Ophthalmology Unit, Azienda Ospedaliero-Universitaria di Sassari, 07100 Sassari, Italy.
J Clin Med. 2025 Apr 27;14(9):3030. doi: 10.3390/jcm14093030.
: This study aimed to report the efficacy and safety of peribleb autologous blood injections in patients with hypotony maculopathy following trabeculectomy. : In this retrospective chart-review study, patients with hypotony maculopathy from over-filtering bleb following mitomycin C (MMC)-augmented trabeculectomy treated with ≥1 peribleb autologous blood injections, ≥12 months of follow-up, and macula optical coherence tomography (OCT) imaging were included. Patients with previous laser cyclophotocoagulation were excluded. Hypotony maculopathy was defined as choroidal folds in the macular region, as assessed by OCT. : Nine patients met the inclusion criteria (mean age 62.3 ± 17.0). The mean intraocular pressure (IOP) at hypotony maculopathy diagnosis was 3.8 ± 1.5 mmHg. Most ( = 7) patients received a single injection (4 injections = 1, 5 injections = 1). Significant improvements in mean overall IOP after blood injection were observed (8.3 ± 2.4 mmHg; = 0.008). Improvements in visual acuity and the resolution of hypotony maculopathy were observed in patients requiring a single injection only. No intra-operative adverse events were recorded. Successful bleb surgical revision was performed for two patients refractory to blood injections. : Peribleb autologous blood injection increased IOP, improved visual acuity, and resolved hypotony maculopathy in 5.3 weeks in 7/9 patients. This procedure is not a contra-indication for further surgical revision.

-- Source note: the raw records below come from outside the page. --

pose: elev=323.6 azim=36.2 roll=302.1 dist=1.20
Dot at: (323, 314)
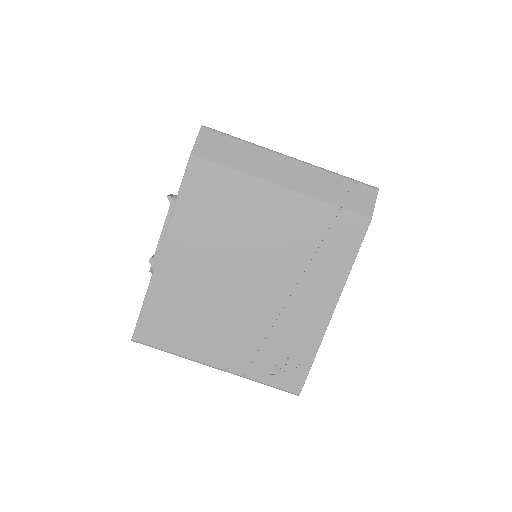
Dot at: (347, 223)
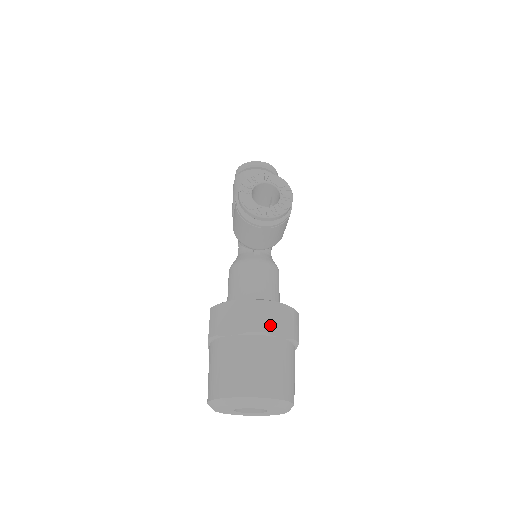
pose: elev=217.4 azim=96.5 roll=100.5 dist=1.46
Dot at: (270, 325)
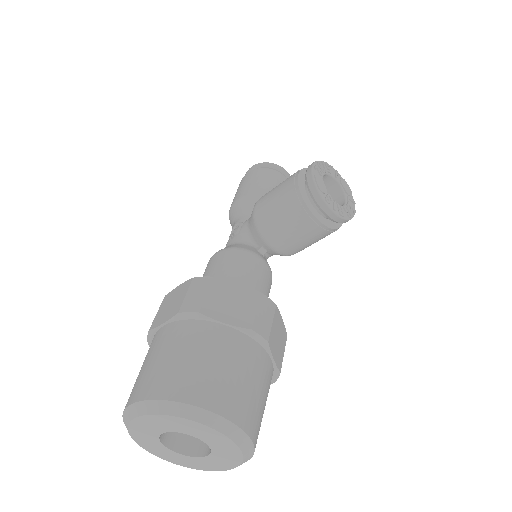
Dot at: (272, 337)
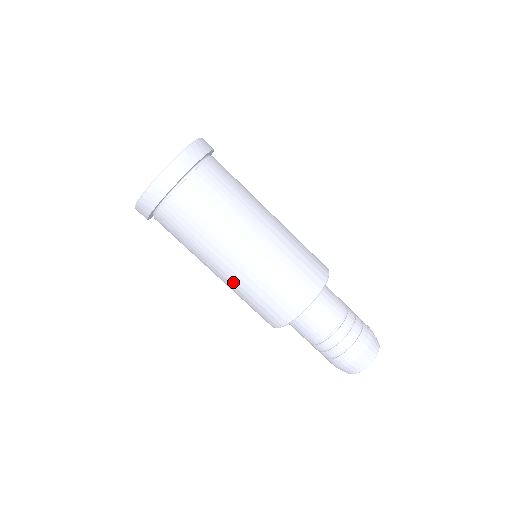
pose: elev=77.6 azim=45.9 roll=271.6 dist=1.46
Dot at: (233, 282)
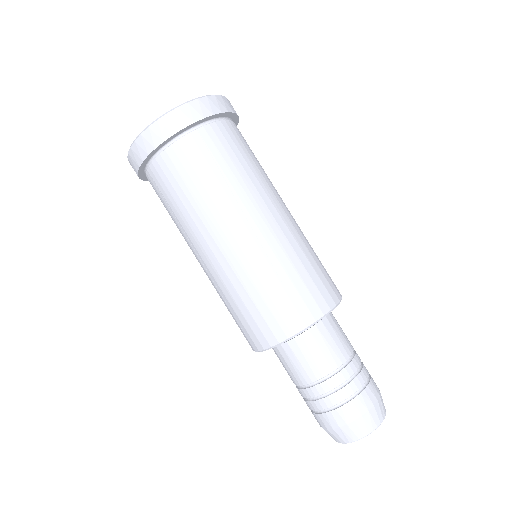
Dot at: (216, 276)
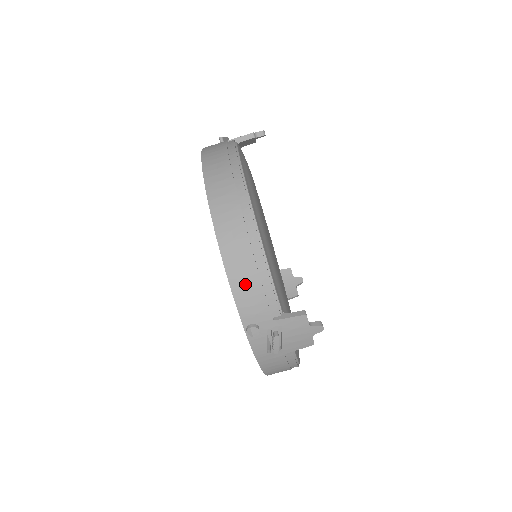
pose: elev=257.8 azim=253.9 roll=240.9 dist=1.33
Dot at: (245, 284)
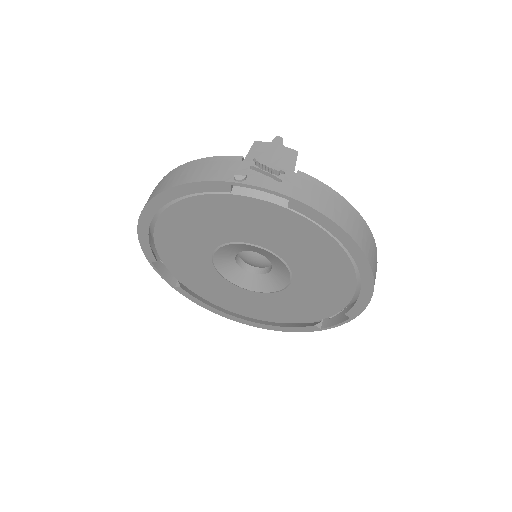
Dot at: (198, 173)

本研究旨在报告小梁切除术后低眼压性黄斑病变患者行睑缘自体血注射的疗效和安全性。
在这项回顾性图表审查研究中,纳入了接受过≥1次睑缘自体血注射、随访时间≥12个月且有黄斑光学相干断层扫描(OCT)成像的丝裂霉素C(MMC)辅助小梁切除术后因滤过泡过度导致低眼压性黄斑病变的患者。排除既往行激光睫状体光凝术的患者。低眼压性黄斑病变通过OCT评估,定义为黄斑区脉络膜皱褶。
9例患者符合纳入标准(平均年龄62.3±17.0岁)。低眼压性黄斑病变诊断时的平均眼压(IOP)为3.8±1.5 mmHg。大多数(n = 7)患者接受了单次注射(4次注射n = 1,5次注射n = 1)。注射血液后平均总体眼压有显著改善(8.3±2.4 mmHg;P = 0.008)。仅在需要单次注射的患者中观察到视力改善和低眼压性黄斑病变的消退。未记录术中不良事件。对2例血液注射无效的患者成功进行了滤过泡手术修复。
睑缘自体血注射使7/9的患者眼压升高,视力改善,并在5.3周内使低眼压性黄斑病变消退。该操作并非进一步手术修复的禁忌证。